1994
Sharing the Gospel with Granny
November 1994


“Sharing the Gospel with Granny,” Friend, Nov. 1994, inside front cover

Sharing the Gospel with Granny

(Adapted from an October 1991 conference address. See Ensign, November 1991, page 12.)

Sweet is the peace the gospel brings To seeking minds and true (Hymns, 1985, no. 14).

Archibald Stewart and his wife, Esther Lyle, are my great-great-grandparents. Archibald’s ancestors had been forced to flee from Scotland to Northern Ireland, where they had been promised protection. Instead, they again became victims of persecution.

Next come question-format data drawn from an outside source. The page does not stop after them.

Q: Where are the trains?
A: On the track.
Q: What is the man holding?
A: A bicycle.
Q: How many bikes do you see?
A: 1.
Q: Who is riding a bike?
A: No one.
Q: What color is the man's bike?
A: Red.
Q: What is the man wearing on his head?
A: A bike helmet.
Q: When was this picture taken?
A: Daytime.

Their love and devotion and deep religious faith made them receptive to the gospel. When the Mormon missionaries went to their house, Elizabeth, their third child, immediately felt the truthfulness of the gospel message. She began to study and search for more assurance for the things she felt within. She spent many hours telling Granny about the new prophet of God, Joseph Smith, who had brought back to earth the simple, direct message that Christ was alive and had appeared to man. Her feelings and study stirred a response in her old granny, who was the head of the Stewart household.

Elizabeth asked permission to be baptized, but because of the persecution, her parents objected. Then Granny came to her rescue: “Let the child alone. I have read all her books, and I do believe the child is right.”

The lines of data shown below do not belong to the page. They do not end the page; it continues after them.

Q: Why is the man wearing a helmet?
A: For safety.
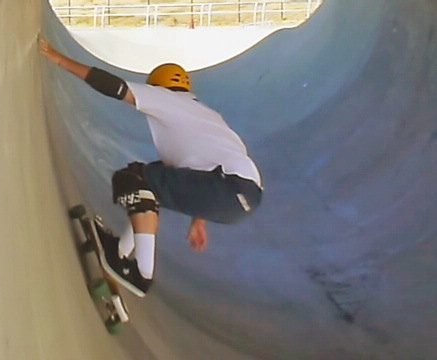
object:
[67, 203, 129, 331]
skateboard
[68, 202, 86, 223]
wheel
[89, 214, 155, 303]
shoes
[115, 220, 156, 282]
socks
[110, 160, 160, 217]
knee pads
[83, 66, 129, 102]
elbow pads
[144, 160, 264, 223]
shorts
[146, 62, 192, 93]
helmet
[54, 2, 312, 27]
rails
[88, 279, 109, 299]
wheel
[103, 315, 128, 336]
wheel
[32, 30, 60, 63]
hand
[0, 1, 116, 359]
wall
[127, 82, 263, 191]
shirt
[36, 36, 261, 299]
man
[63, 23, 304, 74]
ground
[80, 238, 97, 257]
wheel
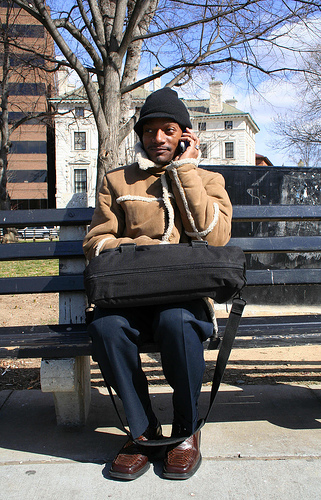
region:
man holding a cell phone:
[121, 88, 193, 166]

As Elizabeth went to her baptism, Granny was at her side. They walked to the river, where the elders had broken a hole in the ice that wintry March day. When the elders came toward Elizabeth to baptize her, Granny stepped up and said, “Watch your manners, child; never step in front of your elders.”

The elders baptized Granny in her street clothes. She had brought no extra things to wear, so she had to walk home in her wet, frozen clothes. She said nothing about her baptism to the family but went about her usual tasks as if nothing had happened. After the others had gone to bed, she hung her clothing around the fireplace.

In the morning, when Archibald saw the clothes drying, he joked with the others about Granny having been “dipped” in the river along with Elizabeth. Granny listened to their fun, then said, “Archibald, if you don’t want people to hear, stop shouting so loudly. You can’t talk about Granny now, for she can hear better than any of you.”

Granny had been virtually deaf for twenty years, but not only had she not caught a cold in the icy river but her hearing had been miraculously restored. From that day until her death, she could hear distinctly.

Most of the other family members were soon baptized too.